21 Läufer sterben bei extremem Wetter beim China Ultramarathon

PEKING – 21 Menschen, die einen Berg-Ultramarathon laufen, sind im Nordwesten Chinas gestorben, nachdem Hagel, Eisregen und Sturmwinde das Rennen in großer Höhe getroffen hatten, berichteten staatliche Medien am Sonntag.

Nach einer nächtlichen Rettungsaktion bei Minusgraden mit mehr als 700 Mitarbeitern konnten die Retter bestätigen, dass 151 von insgesamt 172 Teilnehmern in Sicherheit waren. Einundzwanzig waren laut der offiziellen Nachrichtenagentur Xinhua gestorben, der zufolge die Läufer unter körperlichen Beschwerden und dem plötzlichen Temperaturabfall litten.

Die Läufer rasten auf einem extrem schmalen Bergweg in einer Höhe von 6.500 bis 9.800 Fuß. Das 100-Kilometer- oder 60-Meilen-Rennen fand am Samstag in der Touristenattraktion Yellow River Stone Forest in der Stadt Baiyin in der Provinz Gansu statt.

Die Teilnehmer waren keine Neulinge. Einer der Verstorbenen war ein bekannter Läufer, Liang Jing, der in Ningbo ein 100-Kilometer-Rennen gewonnen hatte, berichtete die in Shanghai ansässige Zeitung Paper.

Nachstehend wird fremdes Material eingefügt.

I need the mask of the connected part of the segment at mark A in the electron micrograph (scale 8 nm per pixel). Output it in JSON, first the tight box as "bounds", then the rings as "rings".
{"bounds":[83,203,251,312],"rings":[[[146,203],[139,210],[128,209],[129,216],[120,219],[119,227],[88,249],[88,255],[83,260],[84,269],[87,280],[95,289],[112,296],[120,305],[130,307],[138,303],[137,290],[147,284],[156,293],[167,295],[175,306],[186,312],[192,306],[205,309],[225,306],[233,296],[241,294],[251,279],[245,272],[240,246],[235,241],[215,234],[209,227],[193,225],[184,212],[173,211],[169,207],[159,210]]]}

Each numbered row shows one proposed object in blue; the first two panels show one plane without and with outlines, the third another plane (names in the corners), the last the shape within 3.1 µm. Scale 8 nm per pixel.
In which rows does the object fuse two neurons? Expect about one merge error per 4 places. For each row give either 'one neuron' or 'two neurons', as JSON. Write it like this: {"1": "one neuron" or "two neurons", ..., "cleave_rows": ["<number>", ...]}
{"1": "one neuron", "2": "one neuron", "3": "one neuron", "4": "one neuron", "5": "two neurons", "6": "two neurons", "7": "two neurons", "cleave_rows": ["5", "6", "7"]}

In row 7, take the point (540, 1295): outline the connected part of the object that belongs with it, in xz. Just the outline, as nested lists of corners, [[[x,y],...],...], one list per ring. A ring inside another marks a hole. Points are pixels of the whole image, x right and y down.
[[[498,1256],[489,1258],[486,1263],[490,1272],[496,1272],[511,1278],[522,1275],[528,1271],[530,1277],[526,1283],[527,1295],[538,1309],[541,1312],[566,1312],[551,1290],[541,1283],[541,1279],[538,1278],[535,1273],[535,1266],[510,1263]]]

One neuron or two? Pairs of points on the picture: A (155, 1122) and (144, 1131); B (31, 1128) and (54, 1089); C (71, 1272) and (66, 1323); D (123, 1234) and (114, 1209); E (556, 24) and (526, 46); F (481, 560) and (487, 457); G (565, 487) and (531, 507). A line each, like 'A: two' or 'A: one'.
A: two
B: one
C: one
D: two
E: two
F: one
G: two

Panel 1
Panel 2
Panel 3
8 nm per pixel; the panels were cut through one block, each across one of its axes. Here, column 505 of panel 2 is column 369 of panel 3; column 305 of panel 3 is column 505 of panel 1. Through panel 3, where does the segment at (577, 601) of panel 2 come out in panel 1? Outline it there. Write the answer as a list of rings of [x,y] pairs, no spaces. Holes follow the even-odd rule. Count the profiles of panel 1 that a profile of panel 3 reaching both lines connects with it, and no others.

Eine Frau, die für den Veranstalter des Rennens, Gansu Shengjing Sports Culture Development Co., arbeitete, sagte, es gebe keine Vorhersagen über extremes Wetter für den Tag des Rennens, so Beijing News, eine Zeitung der Stadtregierung von Peking.

Die örtliche Zweigstelle des Nationalen Frühwarninformationszentrums der Stadt Baiyin hatte jedoch in den letzten drei Tagen vor Hagel und starkem Wind gewarnt.

Das Rennen folgte auch einem relativ etablierten Kurs, der laut einem online veröffentlichten Bericht eines Teilnehmers des Rennens, der das Rennen beendet und es geschafft hatte, sich in Sicherheit zu bringen, viermal abgehalten wurde.

Aber das Wetter überraschte sie und am Morgen des Rennens am Samstag spürte er bereits, dass die Dinge nicht normal waren. Die Läufer waren nicht für winterliche Bedingungen gekleidet, viele trugen kurzärmelige Oberteile.

“Ich bin 2 Kilometer gelaufen, bevor die Startwaffe zum Aufwärmen abgefeuert wurde … aber das Problem war, dass sich mein Körper nach diesen 2 Kilometern immer noch nicht erwärmt hatte”, sagte der Konkurrent in einem Ego-Account, der angesehen wurde mehr als 100.000 Mal auf seinem WeChat-Account “Wandering about the South”.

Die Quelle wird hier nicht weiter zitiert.